39 rue du Taur

Il y a quelques jours, je me suis retrouvée devant cette porte. Cela faisait bien 3 ans que je ne m’étais pas arrêtée pour la regarder. La regarder, c’est faire la rétrospective des six dernières années.

Mon premier appartement à moi. Des murs verts et une vue sur les toits pour s’échapper. Une salle de bain improbable. Du bordel partout. Sur les murs, dans l’évier, sur le sol. Mon premier amour. Ma première rupture. Ma copine, E. qui a partagé ces 25m² plus d’une fois avec moi. Sarah. Emma. Laura. Les mercredis après-midi de licence devant Desperate Housewives plutôt qu’en cours. Le café à la vanille. Ophélie et Fanny. Un matin où nous avons traversé la place du Capitole en courant. Se coucher à 7h, essoufflées. La rupture de E. Les expériences capillaires. Blonde. Rouge. Chocolat. Blond. Marouane. La soupe à l’avoine. Les Carmes. Mehdi. La fisca de Rachel. La promo de M1. Les escaliers. Chez Tonton.Mes premières lunettes. Les dimanches sushi avec G. S’oublier avec S. La frustration. Le Montparnasse. La fête de la musique. Le Monoprix. La chaleur. Eliaristeiner. La nuit. M, L et N pour le café, le dessert, le before ou l’after. Loulou.L’interphone à 5h. La porte qui ne ferme pas. Le rire. La lumière. Les debriefings amoureux. Pleurer. Les debriefings de cours. Les robes. Les copines. L’IEP et l’IAE. Les révisions. Le droit du travail. Le clic-clac. Discuter. Les pâtes carbo. Jean Connard. Se venger. Les bonnes résolutions. Partir à Madrid. Le Nouvel an. Le deuil aussi. Le baby-sitting. L’annonce de grossesse de C. Les livres. Elise. Jane Austen.Partir à la fac. Rentrer de la fac. La neige. Un bout du monde. Happy Hour.Partir en stage. S’inscrire à la salle de sport.Les escaliers. Le Chez Vous. Perdre ses clés. Sortir. Ne pas dormir. WIFI SFR PUBLIC. Prendre le train. Il s’agirait de grandir. Marine. La Couleur.Clovis. St Sernin. Danser. La nuit. Les italiens. La maison. Le champagne. Les jours de juin 2012 qui changèrent TOUT.  Et finalement, déménager. Déménager encore. Et encore. Et encore encore. Et revenir à moitié.

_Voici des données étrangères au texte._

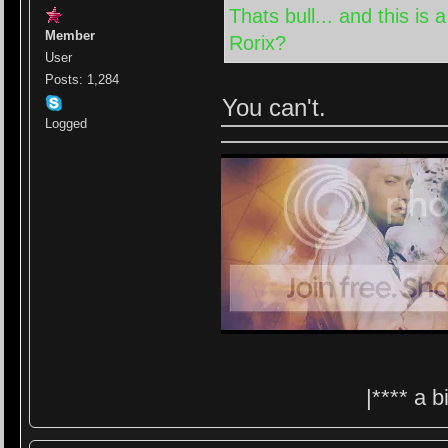
Thats bull... and this i
Member
Rorix?
User
Posts: 1,284
You can't.
Logged
|**** a 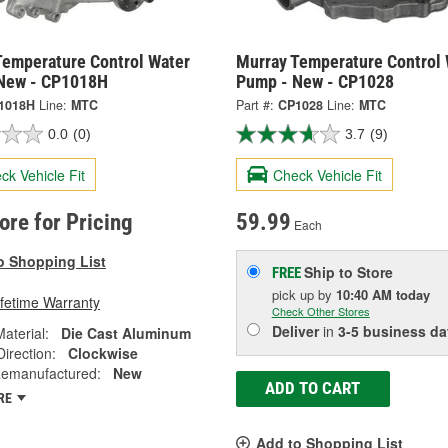
Temperature Control Water
Murray Temperature Control 
New - CP1018H
Pump - New - CP1028
1018H
Line:
MTC
Part #:
CP1028
Line:
MTC
0.0
(0)
3.7
(9)
ck Vehicle Fit
Check Vehicle Fit
tore for Pricing
59.99
Each
o Shopping List
Ship to Store
FREE
pick up
by
10:40 AM
today
ifetime Warranty
Check Other Stores
Deliver
in
3-5 business da
Material:
Die Cast Aluminum
Direction:
Clockwise
emanufactured:
New
ADD TO CART
RE
Add to Shopping List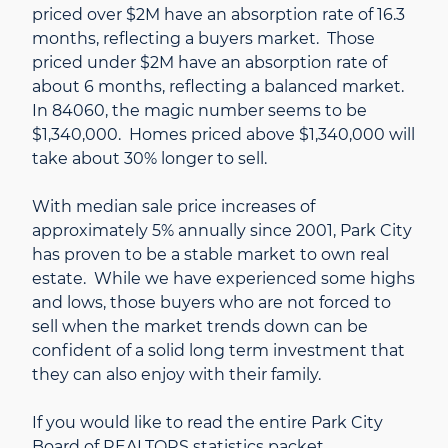
priced over $2M have an absorption rate of 16.3
months, reflecting a buyers market. Those
priced under $2M have an absorption rate of
about 6 months, reflecting a balanced market.
In 84060, the magic number seems to be
$1,340,000. Homes priced above $1,340,000 will
take about 30% longer to sell.
With median sale price increases of
approximately 5% annually since 2001, Park City
has proven to be a stable market to own real
estate. While we have experienced some highs
and lows, those buyers who are not forced to
sell when the market trends down can be
confident of a solid long term investment that
they can also enjoy with their family.
If you would like to read the entire Park City
Board of REALTORS statistics packet,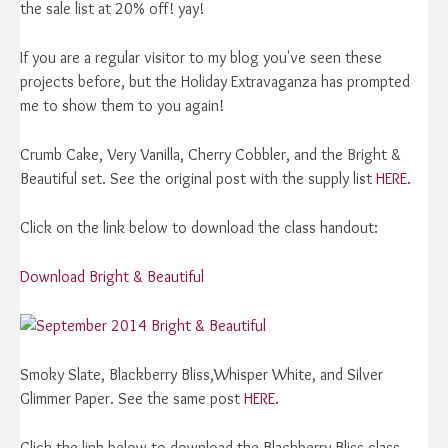
the sale list at 20% off! yay!
If you are a regular visitor to my blog you've seen these
projects before, but the Holiday Extravaganza has prompted
me to show them to you again!
Crumb Cake, Very Vanilla, Cherry Cobbler, and the Bright &
Beautiful set. See the original post with the supply list
HERE.
Click on the link below to download the class handout:
Download Bright & Beautiful
Smoky Slate, Blackberry Bliss,Whisper White, and Silver
Glimmer Paper. See the same post
HERE.
Click the link below to download the Blackberry Bliss class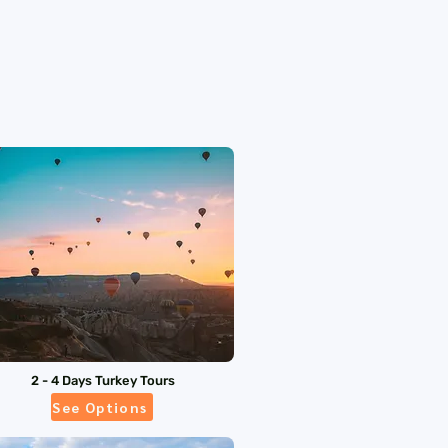
2 - 4 Days Turkey Tours
See Options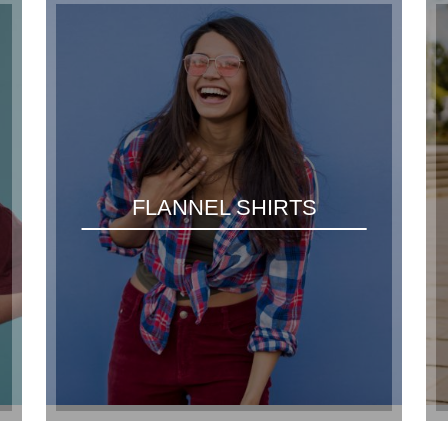
FLANNEL SHIRTS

Ce sont toutes ces choses que je vois devant cette porte. Six ans après, chacun des protagonistes est réapparu dans ma vie après que l’un d’entre eux ait pris la poudre d’escampette. Comme se réveiller après une longue nuit. Une photo de cette porte et une multitude de souvenirs, de réactions. J’ai chaud. A minuit, un message, un sourire et je m’envole. Le rire de Sarah. Six ans après, presque rien n’a changé. Tout est vivant.

Je me suis retrouvée devant cette porte avec l’impression de pouvoir rejouer certaines choses, redessiner les souvenirs et les rires avec la certitude de revenir trouver une nouvelle porte pour continuer l’histoire.